**Consigne:** Dans l'extrait choisi, condensez le paragraphe commençant par « Jean-Jacques Urvoas : Contrairement aux principes » sans en perdre les faits principaux.

**Extrait choisi:**
=-=-=-=-=
Jean-Jacques Urvoas : Contrairement aux principes fondamentaux de la philosophie politique démocratique, la Ve République permet à un président omnipotent d'échapper à toute responsabilité, tandis que ceux qui subissent les conséquences de ses décisions apparaissent quasiment privés d’influence. Comme le résumait François Hollande lors de son débat face à Nicolas Sarkozy le 2 mai 2012 « Un président de tout, chef de tout et en définitive, responsable de rien ». En 1958, le statut du Président devait être la solution, il est devenu le problème.

JBA : De vos deux premiers chapitres consacrés au Président et au Premier Ministre, on retire particulièrement l’idée que la répartition des rôles entre le premier et le second est certainement variable -bien entendu surtout selon qu’il y a cohabitation ou non- mais aussi en vérité constamment incertaine. Quel préjudice démocratique cela cause-t-il que le poids d’institutions aussi stratégiques soit variable et incertain ?
=-=-=-=-=
**Extrait de données:**
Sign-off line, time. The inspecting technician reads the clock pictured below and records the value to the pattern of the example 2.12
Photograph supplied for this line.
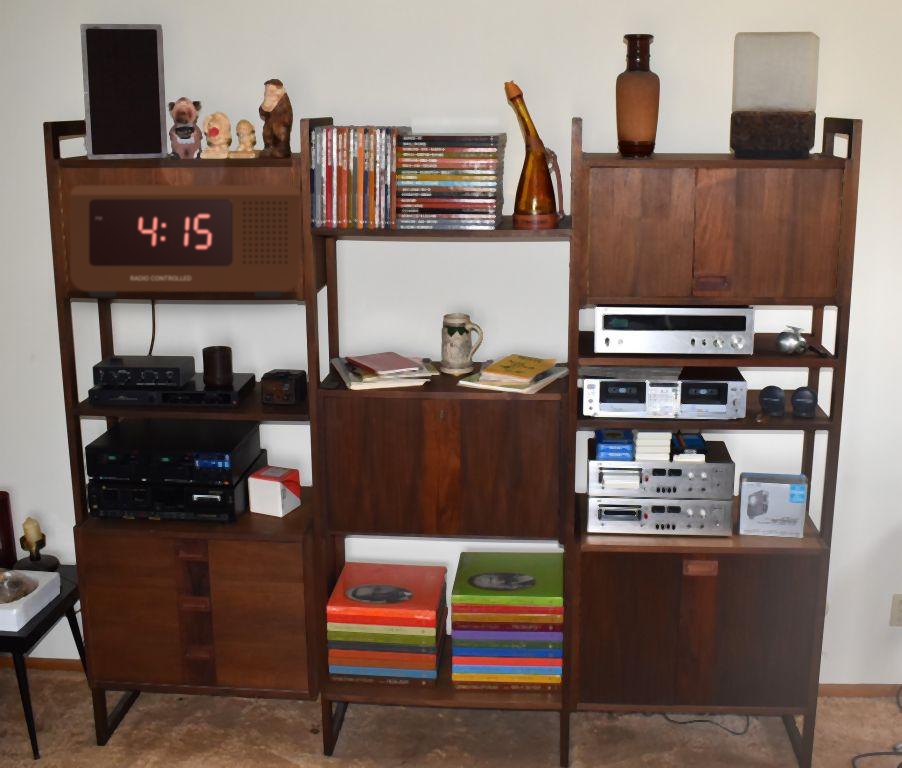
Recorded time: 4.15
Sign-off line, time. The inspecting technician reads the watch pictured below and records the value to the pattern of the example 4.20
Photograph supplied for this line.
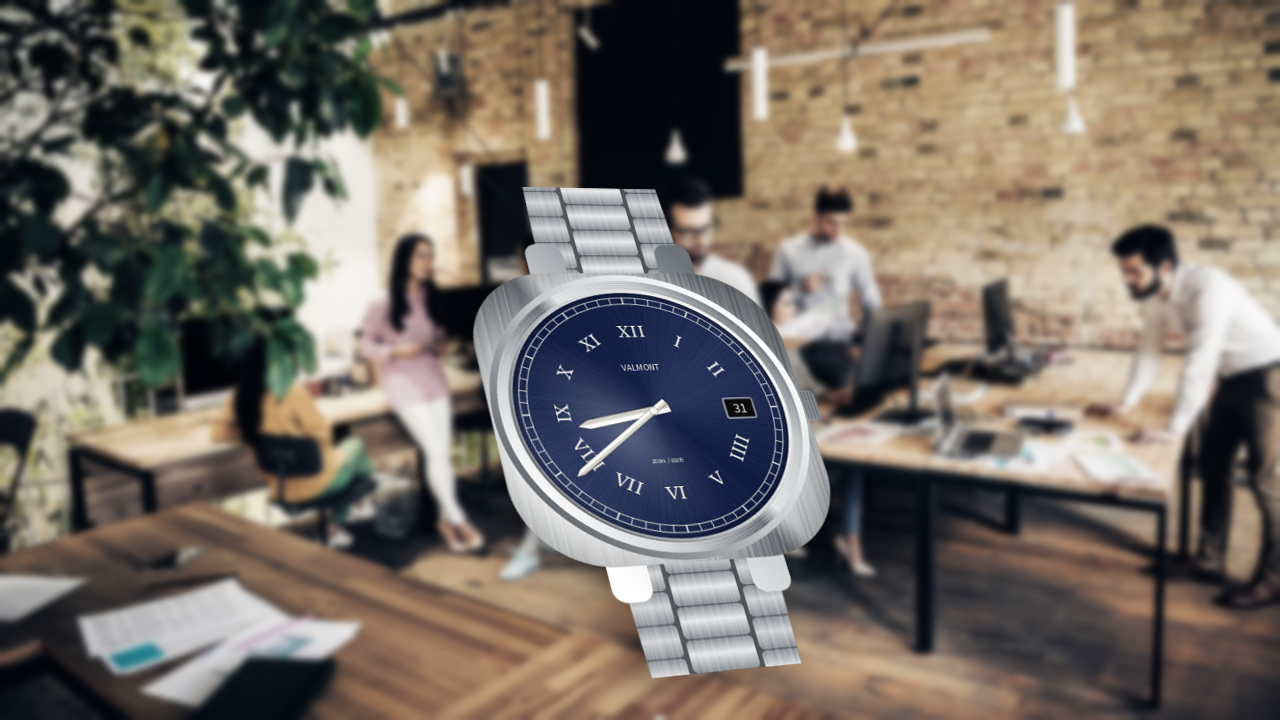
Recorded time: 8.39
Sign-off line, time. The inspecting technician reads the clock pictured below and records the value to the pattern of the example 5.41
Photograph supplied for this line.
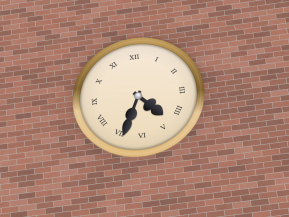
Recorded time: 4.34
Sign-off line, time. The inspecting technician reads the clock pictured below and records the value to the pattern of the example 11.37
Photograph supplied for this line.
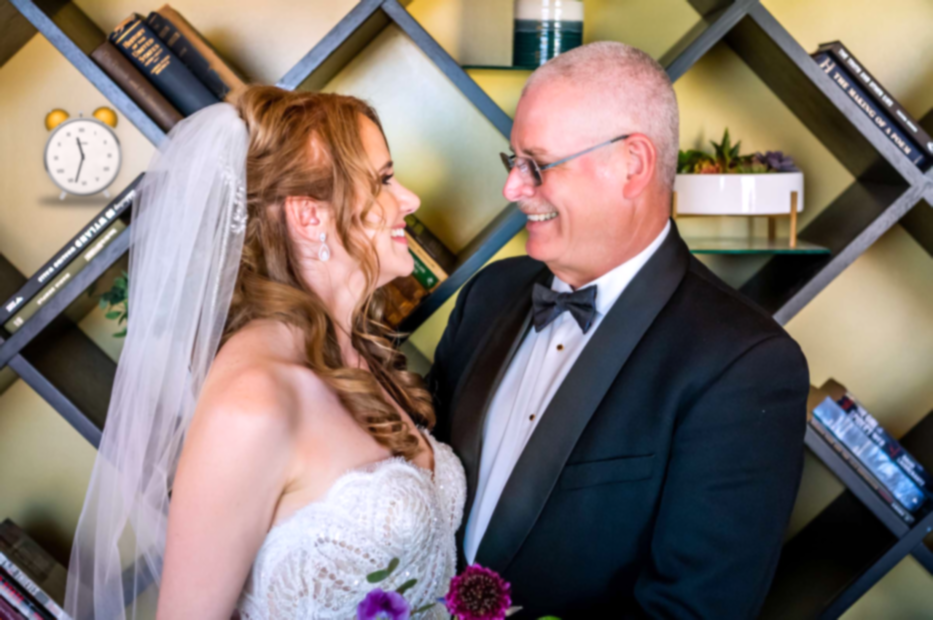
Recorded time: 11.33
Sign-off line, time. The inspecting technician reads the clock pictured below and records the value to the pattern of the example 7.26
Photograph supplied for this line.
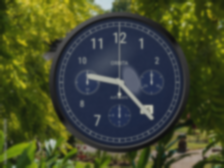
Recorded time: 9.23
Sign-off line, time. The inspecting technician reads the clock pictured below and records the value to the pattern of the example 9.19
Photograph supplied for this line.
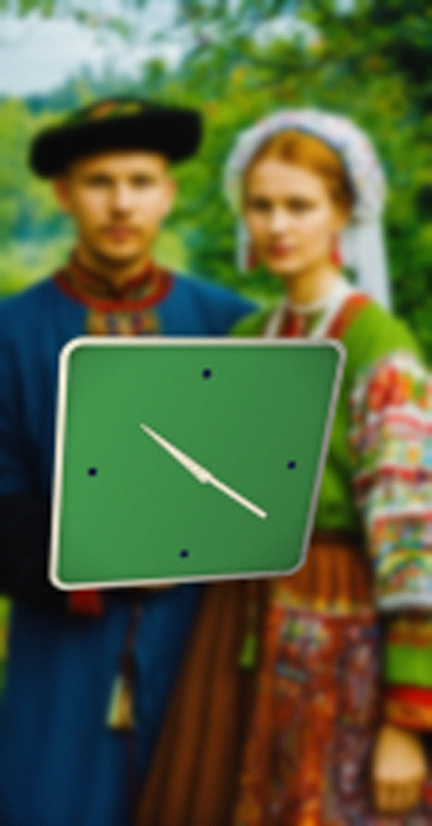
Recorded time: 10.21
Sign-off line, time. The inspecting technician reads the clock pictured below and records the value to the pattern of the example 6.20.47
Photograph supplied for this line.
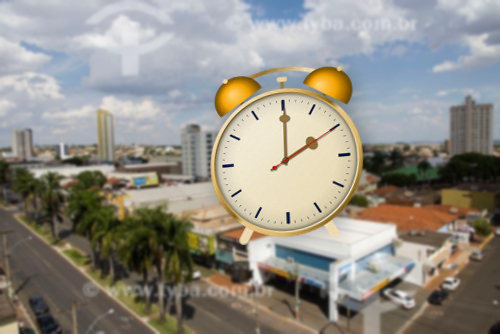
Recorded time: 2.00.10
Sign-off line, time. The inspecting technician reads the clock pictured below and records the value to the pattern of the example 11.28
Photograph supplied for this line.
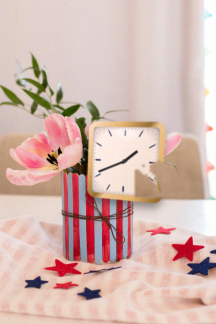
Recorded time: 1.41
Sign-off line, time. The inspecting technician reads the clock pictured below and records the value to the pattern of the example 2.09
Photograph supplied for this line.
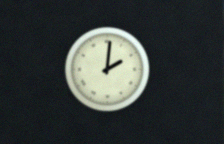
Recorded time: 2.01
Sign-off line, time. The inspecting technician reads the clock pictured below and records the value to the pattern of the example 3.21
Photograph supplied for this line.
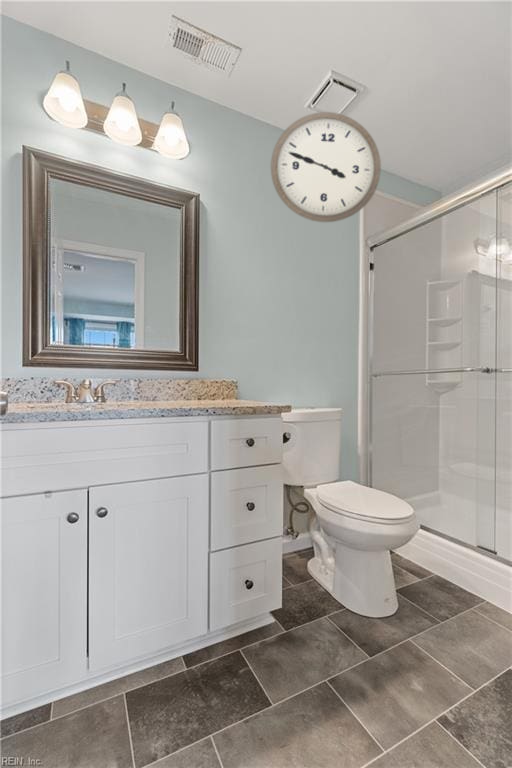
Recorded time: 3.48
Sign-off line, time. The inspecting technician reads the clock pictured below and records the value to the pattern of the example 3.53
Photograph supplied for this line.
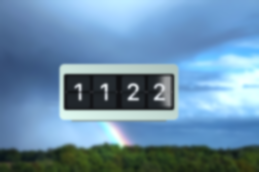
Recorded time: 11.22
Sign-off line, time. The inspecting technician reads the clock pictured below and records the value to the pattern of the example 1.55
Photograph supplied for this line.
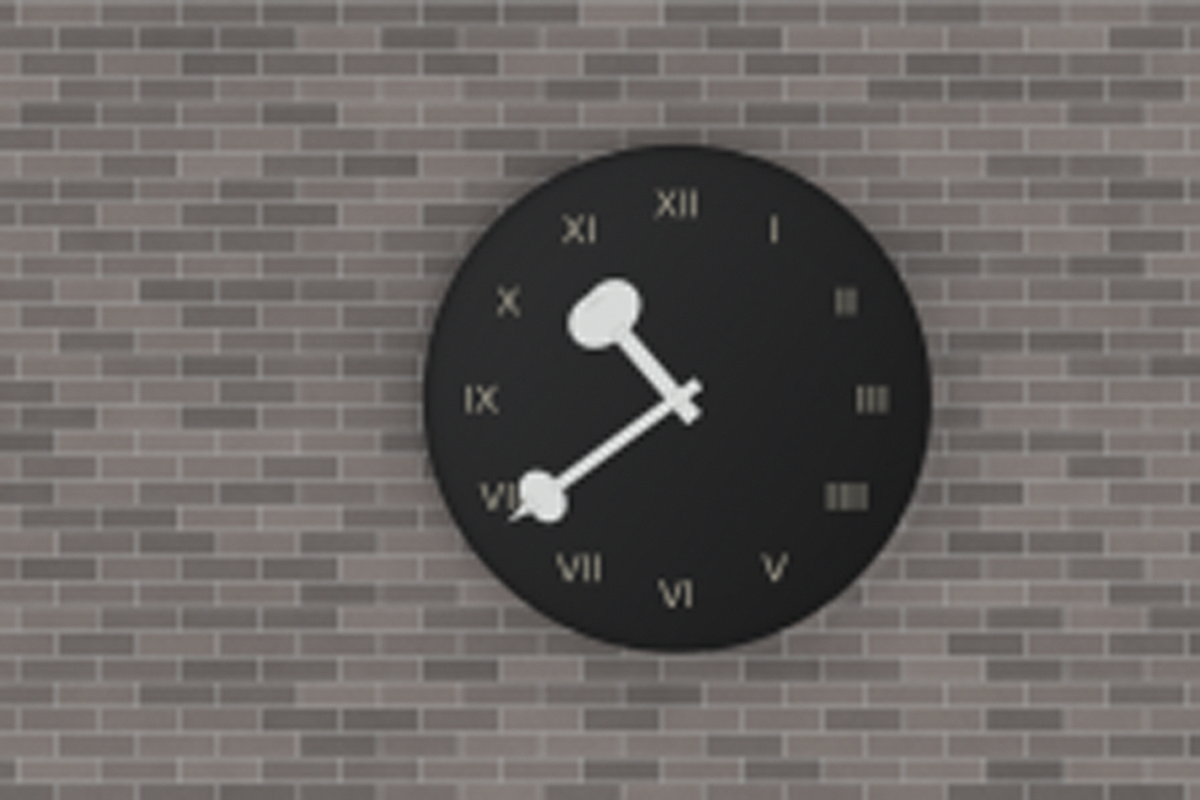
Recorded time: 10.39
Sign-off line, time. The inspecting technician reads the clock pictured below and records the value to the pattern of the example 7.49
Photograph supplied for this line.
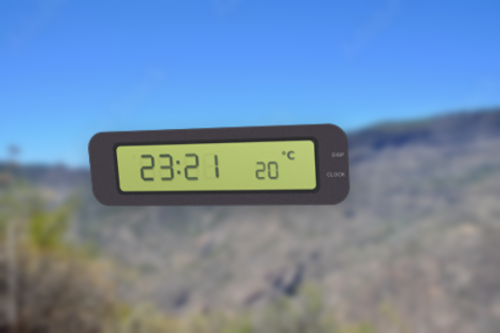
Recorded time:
=-=-=-=-=
**Corrigé:** Pour Jean-Jacques Urvoas, la Ve République, à rebours des principes démocratiques, permet à un président omnipotent d'échapper à toute responsabilité, alors que ceux qui subissent ses décisions n'ont presque aucune influence. François Hollande l'avait résumé face à Nicolas Sarkozy le 2 mai 2012 : « Un président de tout, chef de tout et en définitive, responsable de rien ». En 1958, le statut du Président devait être la solution, mais il est devenu le problème.